Il y a franchissement des limites mais alors que le déplacement réel est placé sous le signe de la coupure, celui-ci est régi par le lien : ‘spellbound’(FM 119), ‘binding’ (EA ATS 35). Le sujet n'est pas mis face au vide du sens comme Salom Rizk avec les étrangers aux abattoirs, mais dans une chaîne signifiante dont il est partie puisqu'il est destinataire - ou destinateur s'il est le conteur. Cette chaîne semble sans fin, chaque étape en entrainant à une autre :‘hopping from one island to the next on boats that were always being wrecked and then miraculously set afloat again [...]. I would [...] rock back and forth’(FM 119) : c'est le principe de l'histoire sans fin de Schéhérazade (FM 15-16), qui s’attache son auditeur et qui l’enchaîne, sous prétexte de lui ouvrir des horizons. Schéhérazade, dans ses contes emboîtés reprend la structure concentrique du harem. La grand-mère de Salom Rizk, sous prétexte de lui faire la morale, de lui faire appréhender sa relation à l'Autre à partir d'un autre point de vue, fait quand même en sorte de l'enchaîner à elle, en déplaçant son histoire et la replaçant ailleurs, c'est-à-dire ici.

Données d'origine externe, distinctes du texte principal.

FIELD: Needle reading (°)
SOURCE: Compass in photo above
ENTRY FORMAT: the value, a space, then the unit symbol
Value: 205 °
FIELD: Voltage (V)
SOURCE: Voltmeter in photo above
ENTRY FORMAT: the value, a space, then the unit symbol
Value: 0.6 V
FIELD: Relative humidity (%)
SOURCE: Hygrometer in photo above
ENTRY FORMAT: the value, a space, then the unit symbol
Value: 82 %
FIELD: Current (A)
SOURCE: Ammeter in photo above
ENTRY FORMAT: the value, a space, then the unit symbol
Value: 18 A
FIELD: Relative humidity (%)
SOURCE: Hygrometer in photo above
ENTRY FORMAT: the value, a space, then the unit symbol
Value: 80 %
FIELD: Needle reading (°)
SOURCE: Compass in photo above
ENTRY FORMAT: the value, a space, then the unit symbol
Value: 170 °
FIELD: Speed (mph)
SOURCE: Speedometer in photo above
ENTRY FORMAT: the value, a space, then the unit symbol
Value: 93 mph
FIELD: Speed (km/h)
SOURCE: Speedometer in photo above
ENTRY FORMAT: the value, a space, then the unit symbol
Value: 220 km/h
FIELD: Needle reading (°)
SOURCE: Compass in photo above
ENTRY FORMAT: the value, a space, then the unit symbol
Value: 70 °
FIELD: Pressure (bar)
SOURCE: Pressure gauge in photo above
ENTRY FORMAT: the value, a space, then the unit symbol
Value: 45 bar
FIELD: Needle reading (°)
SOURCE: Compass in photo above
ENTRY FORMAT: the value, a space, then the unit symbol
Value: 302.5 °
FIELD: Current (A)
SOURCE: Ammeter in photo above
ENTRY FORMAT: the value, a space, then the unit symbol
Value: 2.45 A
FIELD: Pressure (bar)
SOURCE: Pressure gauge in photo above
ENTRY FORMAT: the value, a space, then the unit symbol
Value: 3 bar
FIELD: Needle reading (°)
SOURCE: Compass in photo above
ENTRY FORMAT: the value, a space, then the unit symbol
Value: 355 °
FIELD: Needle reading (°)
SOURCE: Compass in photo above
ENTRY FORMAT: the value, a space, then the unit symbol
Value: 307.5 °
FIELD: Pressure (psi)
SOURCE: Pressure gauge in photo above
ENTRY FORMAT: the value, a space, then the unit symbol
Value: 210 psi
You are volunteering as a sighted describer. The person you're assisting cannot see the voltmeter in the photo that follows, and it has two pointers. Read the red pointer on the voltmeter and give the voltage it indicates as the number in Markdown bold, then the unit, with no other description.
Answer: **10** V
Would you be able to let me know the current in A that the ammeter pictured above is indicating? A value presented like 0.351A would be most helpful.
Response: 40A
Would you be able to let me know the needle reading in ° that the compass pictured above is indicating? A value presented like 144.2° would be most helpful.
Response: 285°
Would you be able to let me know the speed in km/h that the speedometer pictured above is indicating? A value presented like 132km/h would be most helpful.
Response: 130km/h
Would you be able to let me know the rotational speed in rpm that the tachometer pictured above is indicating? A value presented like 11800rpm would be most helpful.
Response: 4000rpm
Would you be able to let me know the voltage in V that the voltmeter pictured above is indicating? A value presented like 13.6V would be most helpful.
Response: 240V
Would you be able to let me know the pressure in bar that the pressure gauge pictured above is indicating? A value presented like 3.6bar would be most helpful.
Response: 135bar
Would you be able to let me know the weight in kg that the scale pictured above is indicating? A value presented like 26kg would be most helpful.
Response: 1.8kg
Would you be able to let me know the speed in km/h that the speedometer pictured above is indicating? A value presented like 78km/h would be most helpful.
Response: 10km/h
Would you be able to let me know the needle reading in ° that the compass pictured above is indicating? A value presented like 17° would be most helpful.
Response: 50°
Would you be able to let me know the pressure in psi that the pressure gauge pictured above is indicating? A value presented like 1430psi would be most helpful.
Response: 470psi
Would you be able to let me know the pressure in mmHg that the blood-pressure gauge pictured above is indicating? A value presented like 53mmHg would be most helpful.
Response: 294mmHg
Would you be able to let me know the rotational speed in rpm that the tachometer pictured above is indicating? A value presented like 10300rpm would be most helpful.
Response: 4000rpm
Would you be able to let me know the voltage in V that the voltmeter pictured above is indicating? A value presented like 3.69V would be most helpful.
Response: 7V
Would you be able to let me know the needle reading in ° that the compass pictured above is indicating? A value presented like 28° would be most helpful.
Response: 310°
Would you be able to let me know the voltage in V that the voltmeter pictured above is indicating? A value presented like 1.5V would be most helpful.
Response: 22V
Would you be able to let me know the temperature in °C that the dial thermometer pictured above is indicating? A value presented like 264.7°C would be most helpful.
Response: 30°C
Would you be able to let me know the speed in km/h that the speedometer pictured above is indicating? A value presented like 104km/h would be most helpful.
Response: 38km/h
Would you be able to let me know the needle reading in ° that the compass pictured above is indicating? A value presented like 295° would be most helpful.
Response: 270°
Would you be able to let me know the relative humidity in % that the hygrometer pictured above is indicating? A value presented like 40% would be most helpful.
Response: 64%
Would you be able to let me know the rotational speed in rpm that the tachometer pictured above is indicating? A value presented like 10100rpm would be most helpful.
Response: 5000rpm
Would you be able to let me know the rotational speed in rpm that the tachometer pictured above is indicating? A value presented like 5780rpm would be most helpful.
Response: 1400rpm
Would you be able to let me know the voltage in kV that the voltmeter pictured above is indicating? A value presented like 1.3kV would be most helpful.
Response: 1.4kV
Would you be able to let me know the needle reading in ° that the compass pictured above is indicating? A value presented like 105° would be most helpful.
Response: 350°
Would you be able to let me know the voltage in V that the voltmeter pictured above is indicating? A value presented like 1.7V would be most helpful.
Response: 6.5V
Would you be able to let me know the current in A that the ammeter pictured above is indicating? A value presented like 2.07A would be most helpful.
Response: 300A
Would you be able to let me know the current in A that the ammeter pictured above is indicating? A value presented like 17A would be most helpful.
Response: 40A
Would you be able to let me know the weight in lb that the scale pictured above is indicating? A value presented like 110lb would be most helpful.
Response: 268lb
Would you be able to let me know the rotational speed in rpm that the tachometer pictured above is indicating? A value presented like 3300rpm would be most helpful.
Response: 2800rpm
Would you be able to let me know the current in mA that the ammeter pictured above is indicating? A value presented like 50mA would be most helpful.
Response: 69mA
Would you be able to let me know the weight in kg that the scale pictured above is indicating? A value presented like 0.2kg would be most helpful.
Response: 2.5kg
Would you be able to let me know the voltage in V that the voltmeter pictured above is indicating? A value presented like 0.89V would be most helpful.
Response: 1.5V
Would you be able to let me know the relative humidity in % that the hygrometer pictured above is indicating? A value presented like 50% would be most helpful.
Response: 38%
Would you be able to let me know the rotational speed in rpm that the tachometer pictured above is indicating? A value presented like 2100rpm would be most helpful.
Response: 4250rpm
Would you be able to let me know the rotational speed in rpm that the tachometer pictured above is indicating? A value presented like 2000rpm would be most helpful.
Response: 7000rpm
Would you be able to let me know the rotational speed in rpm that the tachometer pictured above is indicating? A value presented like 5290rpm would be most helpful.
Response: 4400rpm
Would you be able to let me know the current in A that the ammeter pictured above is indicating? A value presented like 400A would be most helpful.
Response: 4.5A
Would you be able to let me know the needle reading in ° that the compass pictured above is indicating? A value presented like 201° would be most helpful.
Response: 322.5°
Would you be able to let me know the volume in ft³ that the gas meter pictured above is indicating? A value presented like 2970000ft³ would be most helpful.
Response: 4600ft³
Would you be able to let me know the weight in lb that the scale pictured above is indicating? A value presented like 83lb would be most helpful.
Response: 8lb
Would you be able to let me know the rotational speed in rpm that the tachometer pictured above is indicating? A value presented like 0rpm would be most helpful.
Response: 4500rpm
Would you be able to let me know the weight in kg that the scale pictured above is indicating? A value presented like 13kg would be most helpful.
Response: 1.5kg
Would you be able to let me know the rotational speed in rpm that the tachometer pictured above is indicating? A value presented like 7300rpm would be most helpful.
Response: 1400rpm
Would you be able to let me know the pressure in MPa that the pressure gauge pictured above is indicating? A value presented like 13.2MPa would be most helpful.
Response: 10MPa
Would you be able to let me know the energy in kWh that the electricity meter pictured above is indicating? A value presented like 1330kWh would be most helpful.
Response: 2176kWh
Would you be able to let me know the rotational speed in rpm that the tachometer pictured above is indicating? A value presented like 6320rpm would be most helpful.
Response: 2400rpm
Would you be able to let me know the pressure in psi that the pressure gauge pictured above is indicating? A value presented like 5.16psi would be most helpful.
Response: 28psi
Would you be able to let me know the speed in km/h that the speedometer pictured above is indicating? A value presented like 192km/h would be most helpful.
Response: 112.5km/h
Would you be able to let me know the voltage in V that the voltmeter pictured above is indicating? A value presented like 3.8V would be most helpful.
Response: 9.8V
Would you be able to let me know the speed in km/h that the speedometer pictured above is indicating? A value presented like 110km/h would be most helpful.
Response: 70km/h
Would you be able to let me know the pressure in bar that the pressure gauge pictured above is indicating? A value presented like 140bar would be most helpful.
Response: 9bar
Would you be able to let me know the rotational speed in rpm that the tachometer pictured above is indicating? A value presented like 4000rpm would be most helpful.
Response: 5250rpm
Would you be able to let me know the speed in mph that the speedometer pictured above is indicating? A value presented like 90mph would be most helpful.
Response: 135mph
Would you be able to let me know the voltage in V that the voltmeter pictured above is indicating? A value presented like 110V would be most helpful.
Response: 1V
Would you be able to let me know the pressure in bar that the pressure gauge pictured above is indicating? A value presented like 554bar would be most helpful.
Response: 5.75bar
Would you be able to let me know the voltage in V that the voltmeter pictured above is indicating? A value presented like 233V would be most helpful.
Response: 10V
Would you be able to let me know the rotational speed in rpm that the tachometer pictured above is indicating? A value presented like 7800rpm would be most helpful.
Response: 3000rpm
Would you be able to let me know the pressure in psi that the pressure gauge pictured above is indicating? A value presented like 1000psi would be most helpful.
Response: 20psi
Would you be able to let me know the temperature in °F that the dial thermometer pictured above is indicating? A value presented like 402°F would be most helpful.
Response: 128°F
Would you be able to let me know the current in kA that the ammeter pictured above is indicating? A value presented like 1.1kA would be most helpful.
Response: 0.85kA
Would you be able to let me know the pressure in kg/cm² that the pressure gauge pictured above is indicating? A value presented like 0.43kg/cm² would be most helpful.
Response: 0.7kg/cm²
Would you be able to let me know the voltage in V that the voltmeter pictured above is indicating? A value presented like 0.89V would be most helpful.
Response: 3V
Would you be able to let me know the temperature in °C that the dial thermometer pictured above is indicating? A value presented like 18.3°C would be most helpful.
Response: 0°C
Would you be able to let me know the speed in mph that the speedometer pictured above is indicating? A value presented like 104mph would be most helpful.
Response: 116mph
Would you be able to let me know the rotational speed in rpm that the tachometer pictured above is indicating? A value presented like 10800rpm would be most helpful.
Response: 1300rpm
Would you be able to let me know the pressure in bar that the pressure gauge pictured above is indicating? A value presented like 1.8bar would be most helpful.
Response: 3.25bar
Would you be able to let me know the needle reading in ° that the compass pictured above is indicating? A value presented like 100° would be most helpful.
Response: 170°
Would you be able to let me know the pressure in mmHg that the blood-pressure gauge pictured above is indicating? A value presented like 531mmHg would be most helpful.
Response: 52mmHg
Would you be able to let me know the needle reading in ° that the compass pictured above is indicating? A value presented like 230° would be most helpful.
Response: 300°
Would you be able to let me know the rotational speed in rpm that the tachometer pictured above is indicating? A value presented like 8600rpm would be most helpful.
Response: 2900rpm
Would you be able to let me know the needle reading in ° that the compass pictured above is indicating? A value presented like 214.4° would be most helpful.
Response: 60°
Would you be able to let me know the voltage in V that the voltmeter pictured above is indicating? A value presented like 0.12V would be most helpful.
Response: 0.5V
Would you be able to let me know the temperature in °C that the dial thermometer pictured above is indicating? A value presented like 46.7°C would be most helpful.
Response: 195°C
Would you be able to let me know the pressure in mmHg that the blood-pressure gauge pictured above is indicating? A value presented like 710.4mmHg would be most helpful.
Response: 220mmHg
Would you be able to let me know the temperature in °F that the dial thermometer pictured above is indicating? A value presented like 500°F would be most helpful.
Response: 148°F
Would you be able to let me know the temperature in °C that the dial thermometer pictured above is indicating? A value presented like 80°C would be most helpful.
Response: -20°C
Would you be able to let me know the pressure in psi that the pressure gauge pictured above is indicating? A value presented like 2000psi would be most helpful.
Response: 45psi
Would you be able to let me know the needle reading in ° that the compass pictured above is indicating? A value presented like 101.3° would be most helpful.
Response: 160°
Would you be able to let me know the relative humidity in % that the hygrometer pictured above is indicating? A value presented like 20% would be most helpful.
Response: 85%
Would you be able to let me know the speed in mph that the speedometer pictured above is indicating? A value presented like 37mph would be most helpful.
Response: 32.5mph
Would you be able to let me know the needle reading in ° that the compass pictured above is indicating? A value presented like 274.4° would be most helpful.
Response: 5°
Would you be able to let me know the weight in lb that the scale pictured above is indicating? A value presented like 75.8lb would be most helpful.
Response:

Ce déplacement métaphorique est donc aussi créateur de tension, entre l'illusion d'ouverture et la fermeture réelle dont il est porteur. Aussi bien Edward Atiyah que les bédouins d'Isaak Diqs ou les Palestiniens s'enferment dans leurs mots, cherchant le Même plutôt que l'Autre. Qu'on raconte des histoires aux autres ou qu'on s'en raconte à soi, on court le risque de créer un espace fictif, espace fusionnel (‘I will chisel words to share the dream and render the frontiers useless’ (FM 120) totalement imaginaire. En fait, ce voyage métaphorique au lieu d'être un voyage vers l'extérieur (voyage out) serait plutôt régressif.